START GIVEN RECORDS

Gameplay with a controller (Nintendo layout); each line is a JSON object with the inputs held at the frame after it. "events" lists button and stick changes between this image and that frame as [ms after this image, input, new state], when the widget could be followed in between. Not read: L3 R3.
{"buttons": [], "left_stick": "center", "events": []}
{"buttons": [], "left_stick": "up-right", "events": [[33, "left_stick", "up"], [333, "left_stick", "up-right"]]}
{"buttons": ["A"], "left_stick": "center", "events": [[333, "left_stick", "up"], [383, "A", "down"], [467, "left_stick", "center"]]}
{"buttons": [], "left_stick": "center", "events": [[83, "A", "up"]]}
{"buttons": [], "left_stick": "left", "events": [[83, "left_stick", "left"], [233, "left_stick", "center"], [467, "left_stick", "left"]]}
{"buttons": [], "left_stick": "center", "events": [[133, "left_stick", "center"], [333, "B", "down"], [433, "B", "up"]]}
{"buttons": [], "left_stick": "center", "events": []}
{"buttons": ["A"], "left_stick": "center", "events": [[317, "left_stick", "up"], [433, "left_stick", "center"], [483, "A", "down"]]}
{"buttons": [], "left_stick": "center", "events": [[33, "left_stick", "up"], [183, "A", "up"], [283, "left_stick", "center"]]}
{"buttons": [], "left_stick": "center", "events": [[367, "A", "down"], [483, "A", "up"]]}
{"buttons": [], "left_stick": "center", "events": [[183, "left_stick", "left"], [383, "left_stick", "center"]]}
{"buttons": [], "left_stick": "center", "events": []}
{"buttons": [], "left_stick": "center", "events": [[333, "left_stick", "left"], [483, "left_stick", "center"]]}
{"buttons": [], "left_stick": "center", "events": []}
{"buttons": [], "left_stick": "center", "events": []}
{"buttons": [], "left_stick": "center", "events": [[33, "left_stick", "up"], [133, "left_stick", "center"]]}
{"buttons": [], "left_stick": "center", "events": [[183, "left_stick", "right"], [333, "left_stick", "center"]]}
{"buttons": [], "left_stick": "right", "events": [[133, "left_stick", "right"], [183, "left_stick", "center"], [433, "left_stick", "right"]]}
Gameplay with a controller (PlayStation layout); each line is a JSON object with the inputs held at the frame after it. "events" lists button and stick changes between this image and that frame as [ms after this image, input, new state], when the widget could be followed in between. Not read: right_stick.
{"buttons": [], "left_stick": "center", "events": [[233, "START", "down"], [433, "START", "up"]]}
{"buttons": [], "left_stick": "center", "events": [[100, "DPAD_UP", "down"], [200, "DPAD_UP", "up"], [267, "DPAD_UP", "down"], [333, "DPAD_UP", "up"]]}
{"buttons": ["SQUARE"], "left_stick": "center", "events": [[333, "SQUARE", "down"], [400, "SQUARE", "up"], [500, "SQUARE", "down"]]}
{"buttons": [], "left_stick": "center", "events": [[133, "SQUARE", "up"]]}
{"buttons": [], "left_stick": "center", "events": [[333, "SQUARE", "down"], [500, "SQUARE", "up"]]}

END GIVEN RECORDS

WHAT THE TASK REQUIRES :: Within the entries above, some lines may contain "held". Report how many, and nothing else.

OUTPUT FOR THIS EXERCISE :: 2